Top of EXCERPT

Have you ever read an application’s source code where you need to open dozens of tabs just to get to the gist of the business logic? This is generally an indication of excessive indirection. When we create interfaces for every layer and over-utilize DIP, we almost always get a complex-as-hell dependency tree. It hinders readability and understandability, especially for beginners.
Moreover, there’s an additional problem of creating interfaces beforehand, which is nicely summarized by Vladimir Khorikov: “Abstractions are not created, they are discovered“. That means good abstractions should only appear in your code base once there are at least two implementations for it. Otherwise, you’ll risk creating a “pseudo-interface” only suitable for the underlying implementing class. You’ll notice that pattern when you see an interface that looks like this:
interface Repository<Entity> {
find(options: {
select: keyof Entity,
where: WhereOptions<Entity>,
relations: Relations<Entity>
}): Promise<Entity>
}
This might look innocuous initially, but it uses many terms and structures of Typeorm’s Repository class. That means it will grow over time to look more and more like Typeorm’s Repository and will fall short when the need arises to implement it for a different library.

Bottom of EXCERPT
Top of SUPPLIED ENTRIES

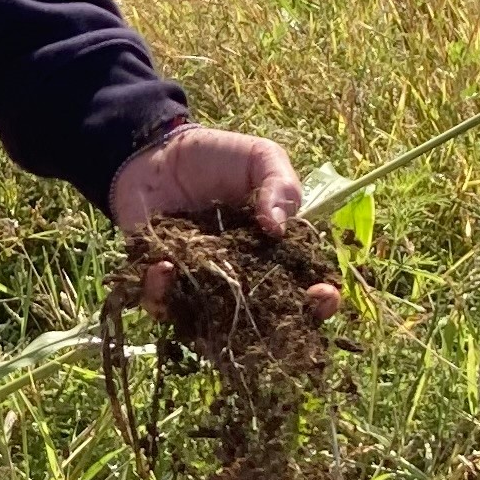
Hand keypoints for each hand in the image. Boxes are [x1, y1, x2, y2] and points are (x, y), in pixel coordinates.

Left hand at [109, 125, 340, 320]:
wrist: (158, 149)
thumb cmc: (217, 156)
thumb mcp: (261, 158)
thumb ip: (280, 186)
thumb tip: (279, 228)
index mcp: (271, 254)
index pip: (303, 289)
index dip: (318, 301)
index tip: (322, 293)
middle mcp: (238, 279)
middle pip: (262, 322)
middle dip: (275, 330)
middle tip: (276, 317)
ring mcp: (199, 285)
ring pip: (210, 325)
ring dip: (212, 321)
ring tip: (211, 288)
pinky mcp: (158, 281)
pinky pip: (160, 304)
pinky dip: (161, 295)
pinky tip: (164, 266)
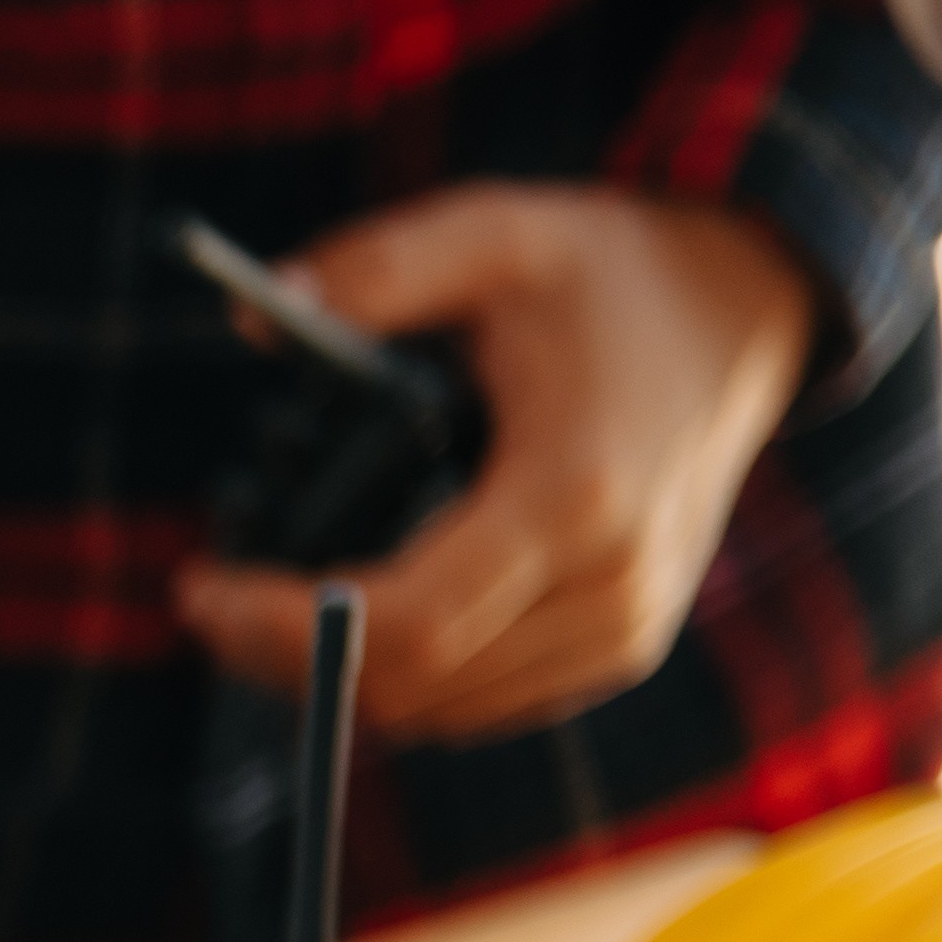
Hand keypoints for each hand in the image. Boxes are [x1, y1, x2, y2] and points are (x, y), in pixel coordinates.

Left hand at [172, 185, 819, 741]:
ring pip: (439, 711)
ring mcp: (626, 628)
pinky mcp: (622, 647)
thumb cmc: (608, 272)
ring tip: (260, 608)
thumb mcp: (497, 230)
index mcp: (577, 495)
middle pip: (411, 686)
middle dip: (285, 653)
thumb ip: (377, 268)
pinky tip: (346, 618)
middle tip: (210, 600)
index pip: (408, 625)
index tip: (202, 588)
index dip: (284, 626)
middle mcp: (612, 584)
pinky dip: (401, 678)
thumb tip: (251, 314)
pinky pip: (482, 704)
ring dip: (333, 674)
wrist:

Bottom of SUPPLIED ENTRIES
Top of SUPPLIED ENTRIES

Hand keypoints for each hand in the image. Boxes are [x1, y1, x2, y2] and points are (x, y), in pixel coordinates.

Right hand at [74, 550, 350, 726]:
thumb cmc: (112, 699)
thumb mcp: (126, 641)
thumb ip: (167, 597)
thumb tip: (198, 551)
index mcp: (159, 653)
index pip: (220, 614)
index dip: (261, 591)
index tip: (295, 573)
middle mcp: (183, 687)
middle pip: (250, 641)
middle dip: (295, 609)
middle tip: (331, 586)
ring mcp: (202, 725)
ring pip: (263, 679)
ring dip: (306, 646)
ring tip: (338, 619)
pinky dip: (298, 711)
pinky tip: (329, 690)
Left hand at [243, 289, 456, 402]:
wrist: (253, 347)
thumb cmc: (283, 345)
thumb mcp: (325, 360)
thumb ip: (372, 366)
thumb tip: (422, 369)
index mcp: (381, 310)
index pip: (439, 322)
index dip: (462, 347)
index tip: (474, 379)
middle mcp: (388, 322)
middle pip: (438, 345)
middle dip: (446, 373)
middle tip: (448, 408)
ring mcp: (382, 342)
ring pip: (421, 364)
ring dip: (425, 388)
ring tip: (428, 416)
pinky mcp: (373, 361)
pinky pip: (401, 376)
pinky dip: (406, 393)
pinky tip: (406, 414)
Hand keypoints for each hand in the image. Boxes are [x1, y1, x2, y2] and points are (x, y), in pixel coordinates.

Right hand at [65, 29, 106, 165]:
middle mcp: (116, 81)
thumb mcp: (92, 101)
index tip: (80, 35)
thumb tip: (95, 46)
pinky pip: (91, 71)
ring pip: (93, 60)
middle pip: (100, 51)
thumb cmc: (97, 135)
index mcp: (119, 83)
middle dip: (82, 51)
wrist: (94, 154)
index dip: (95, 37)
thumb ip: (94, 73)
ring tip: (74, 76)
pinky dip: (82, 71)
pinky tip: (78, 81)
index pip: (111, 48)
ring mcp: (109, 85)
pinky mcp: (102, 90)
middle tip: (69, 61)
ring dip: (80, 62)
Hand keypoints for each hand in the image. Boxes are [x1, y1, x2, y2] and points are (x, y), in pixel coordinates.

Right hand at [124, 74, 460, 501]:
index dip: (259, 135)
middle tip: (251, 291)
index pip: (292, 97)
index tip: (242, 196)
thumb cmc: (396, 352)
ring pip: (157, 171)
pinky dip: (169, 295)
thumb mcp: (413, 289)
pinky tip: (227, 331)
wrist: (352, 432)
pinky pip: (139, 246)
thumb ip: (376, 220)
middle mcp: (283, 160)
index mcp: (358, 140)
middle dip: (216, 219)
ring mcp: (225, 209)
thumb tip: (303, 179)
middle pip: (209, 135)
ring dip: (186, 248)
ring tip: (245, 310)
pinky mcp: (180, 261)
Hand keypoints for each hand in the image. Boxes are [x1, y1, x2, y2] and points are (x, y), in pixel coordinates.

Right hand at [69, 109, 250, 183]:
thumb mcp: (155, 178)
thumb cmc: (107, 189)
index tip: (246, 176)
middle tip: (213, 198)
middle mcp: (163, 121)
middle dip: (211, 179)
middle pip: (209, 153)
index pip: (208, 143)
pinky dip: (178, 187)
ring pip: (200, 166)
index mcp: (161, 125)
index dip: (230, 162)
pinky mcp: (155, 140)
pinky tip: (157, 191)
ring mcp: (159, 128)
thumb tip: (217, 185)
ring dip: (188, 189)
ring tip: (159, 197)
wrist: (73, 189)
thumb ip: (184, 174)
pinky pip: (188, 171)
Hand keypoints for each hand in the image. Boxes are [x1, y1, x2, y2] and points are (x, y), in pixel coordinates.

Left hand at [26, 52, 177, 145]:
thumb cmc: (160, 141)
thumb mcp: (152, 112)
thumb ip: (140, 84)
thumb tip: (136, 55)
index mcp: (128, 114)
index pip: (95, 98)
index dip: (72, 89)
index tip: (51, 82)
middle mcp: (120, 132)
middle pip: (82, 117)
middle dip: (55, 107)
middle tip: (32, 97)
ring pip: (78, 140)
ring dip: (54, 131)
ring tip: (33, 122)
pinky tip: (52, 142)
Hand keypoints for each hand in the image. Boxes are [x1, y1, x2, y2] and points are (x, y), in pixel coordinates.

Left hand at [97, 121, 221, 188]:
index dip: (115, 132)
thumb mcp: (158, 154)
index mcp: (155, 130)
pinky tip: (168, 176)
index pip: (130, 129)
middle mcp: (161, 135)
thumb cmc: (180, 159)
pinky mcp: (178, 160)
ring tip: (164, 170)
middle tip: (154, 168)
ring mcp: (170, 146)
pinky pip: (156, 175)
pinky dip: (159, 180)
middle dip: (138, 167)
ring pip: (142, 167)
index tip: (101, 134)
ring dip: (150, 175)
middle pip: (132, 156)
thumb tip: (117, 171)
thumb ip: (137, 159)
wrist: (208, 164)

Bottom of SUPPLIED ENTRIES
Top of SUPPLIED ENTRIES

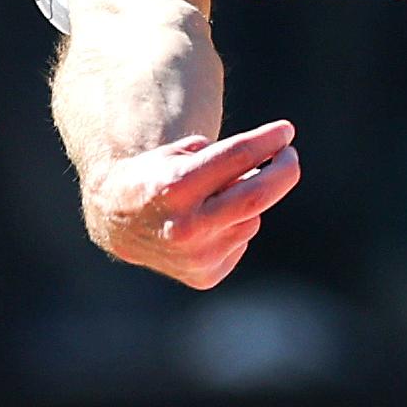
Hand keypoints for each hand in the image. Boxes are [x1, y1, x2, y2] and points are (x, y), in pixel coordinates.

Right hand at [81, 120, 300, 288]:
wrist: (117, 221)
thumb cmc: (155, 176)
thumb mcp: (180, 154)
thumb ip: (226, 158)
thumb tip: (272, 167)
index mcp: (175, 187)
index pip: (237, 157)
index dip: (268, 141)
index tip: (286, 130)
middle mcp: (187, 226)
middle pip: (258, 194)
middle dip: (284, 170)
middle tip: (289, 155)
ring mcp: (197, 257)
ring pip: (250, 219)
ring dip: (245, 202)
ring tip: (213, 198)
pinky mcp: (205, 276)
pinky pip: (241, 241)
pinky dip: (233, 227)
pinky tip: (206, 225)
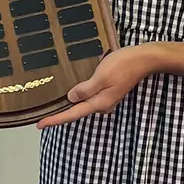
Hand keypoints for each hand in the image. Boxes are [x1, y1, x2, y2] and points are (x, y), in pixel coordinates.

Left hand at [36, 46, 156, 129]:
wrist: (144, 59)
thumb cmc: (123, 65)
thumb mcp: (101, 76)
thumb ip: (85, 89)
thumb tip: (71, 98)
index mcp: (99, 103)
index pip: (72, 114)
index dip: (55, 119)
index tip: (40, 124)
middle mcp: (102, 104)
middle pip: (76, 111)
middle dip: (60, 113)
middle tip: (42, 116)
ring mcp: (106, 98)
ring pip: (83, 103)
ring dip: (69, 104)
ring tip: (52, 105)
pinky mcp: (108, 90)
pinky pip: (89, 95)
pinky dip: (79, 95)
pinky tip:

Bottom of SUPPLIED ENTRIES

**TASK SET**
a – In the excerpt on abstractions, how many implementations should exist before a good abstraction appears in a code base?
b – Reproduce the excerpt on abstractions word for word, beginning at the words "Moreover, there’s an" and ending after "a different library.".

**ANSWERS BELOW**
a – At least two implementations.

b –
Moreover, there’s an additional problem of creating interfaces beforehand, which is nicely summarized by Vladimir Khorikov: “Abstractions are not created, they are discovered“. That means good abstractions should only appear in your code base once there are at least two implementations for it. Otherwise, you’ll risk creating a “pseudo-interface” only suitable for the underlying implementing class. You’ll notice that pattern when you see an interface that looks like this:
interface Repository<Entity> {
find(options: {
select: keyof Entity,
where: WhereOptions<Entity>,
relations: Relations<Entity>
}): Promise<Entity>
}
This might look innocuous initially, but it uses many terms and structures of Typeorm’s Repository class. That means it will grow over time to look more and more like Typeorm’s Repository and will fall short when the need arises to implement it for a different library.